问题描述
import os
import boto
import boto3
import pyspark
import botocore
import botocore.session
from dotenv import load_dotenv
from pyspark.sql import sqlContext
# aws credemtials
load_dotenv('/home/brenda/Desktop/env_vars/bmartin_aws.env',override = True)
AWS_ACCESS_KEY_ID = os.environ.get('ACCESS_KEY')
AWS_SECRET_ACCESS_KEY = os.environ.get('SECRET_KEY')
spark = pyspark.sql.SparkSession \
.builder \
.getorCreate()
## read matrix from athena
# Set the boto library connection to Athena and S3
client = boto3.client('athena',aws_access_key_id = AWS_ACCESS_KEY_ID,aws_secret_access_key = AWS_SECRET_ACCESS_KEY,region_name = 'us-west-2' )
s3 = boto3.resource('s3',region_name = 'us-west-2')
bucket_name = 'otr-files'
#srcPath = 'path/in/bucket'
srcPath = 'prod/routes_optimization/osrm_cost_matrix/data_athena'
bucket_name = 'otr-files'
#srcPath = 'path/in/bucket'
srcPath = 'prod/routes_optimization/osrm_cost_matrix/data_athena'
######### HERE IS MY QUERY #########
response = client.start_query_execution(
QueryString = 'SELECT * FROM osrm_cost_matrix',QueryExecutionContext = {'Database': 'kof_distance_matrix'},ResultConfiguration = {'OutputLocation': 's3://{}/{}'.format(bucket_name,srcPath),}
)
# Get execution data
execution_data = client.get_query_execution(QueryExecutionId = response['QueryExecutionId'])
# Get execution status
status = execution_data['QueryExecution']['Status']['State']
# Get output location
data_output_location = execution_data['QueryExecution']['ResultConfiguration']['OutputLocation']
# Get file name and s3 path to file
srcFileName = '/'.join(data_output_location.split('/')[-1:])
srcFileWithPath = srcPath + srcFileName
# Transfer file to df (Pyspark)
original_matrix = spark.read.format("com.databricks.spark.csv").options(header=True).load(data_output_location)
而 original_matrix 数据帧如下所示:
+-----------+-----------+--------+--------+--------+--------+-------+------------------+----------+---------------+---------------+
|client_id_x|client_id_y| lat_x| lng_x| lat_y| lng_y| dist| time| date| geoid_x| geoid_y|
+-----------+-----------+--------+--------+--------+--------+-------+------------------+----------+---------------+---------------+
| 0700001710| 0700001760|-23.6753|-46.6788|-23.6346|-46.6057|14210.2| 21.045|2021-04-25|8da81000890577f|8da81001b0b353f|
| 0700001710| 0700002137|-23.6753|-46.6788|-23.6309|-46.7059| 7457.9| 12.01|2021-04-25|8da81000890577f|8da810056a5673f|
该代码工作正常,但是我想检索 client_id_x 与某个列表中的所有元素匹配的行。

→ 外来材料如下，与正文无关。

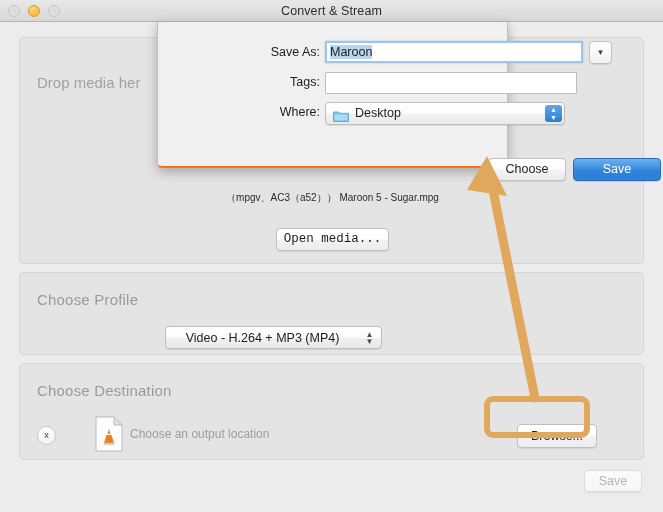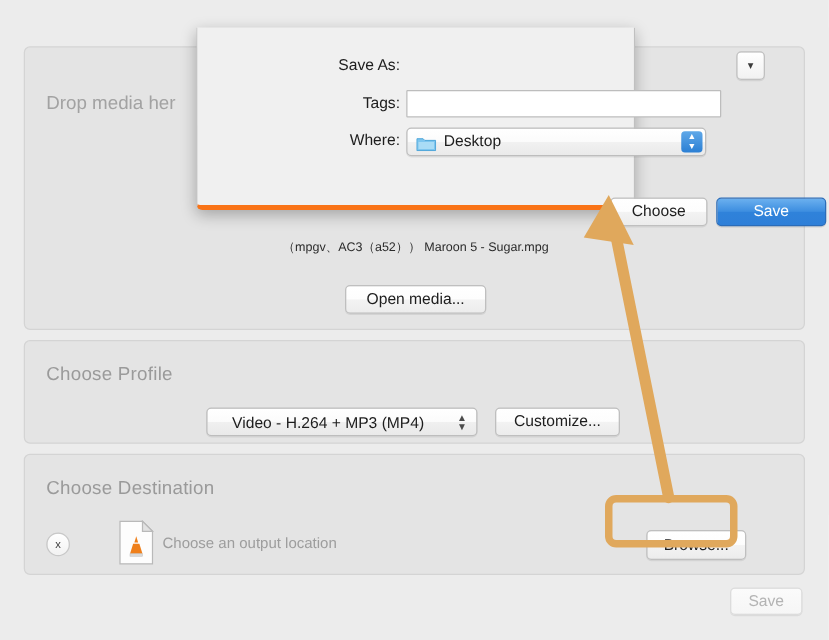"Convert & Stream" div { html: none -> <div> <div> <div></div> <div></div> <div></div> </div> <div>Convert &amp; Stream</div> </div> }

我的列表 clients_list
如下所示:
clients_list = ['B201','0700001710','0700001760','0700002137','0700002497','0700006430','0700002866','0700006457','0700006459','0700006594','0700006873','0700014578','0700008285','0700009268','0700011876','0700014507','0700014756','0700014666','0700016016','0700014806','0700014849','0700014853']
我想执行这个查询:
SELECT * FROM osrm_cost_matrix WHERE client_id_x IN (clients_list)
但是不起作用。我收到以下错误:
Path does not exist: s3://otr-files/prod/routes_optimization/osrm_cost_matrix/data_athena/6126c412-f5dc-40cf-b079-d442d60f876a.csv;
非常感谢您的帮助。
解决方法
检查您的 Athena 查询状态,我认为它可能会失败。如果是这样,您仍然可以获得有效的 data_output_location
,但不会有任何文件。因此 spark.read
将失败并显示“路径不存在”(完全正确)。
- 也许您忘记将
clients_list
替换为其值,例如:
QueryString=f"SELECT * FROM osrm_cost_matrix WHERE client_id_x IN ({','.join(clients_list)})"
- 等待查询结束,可能需要一些时间。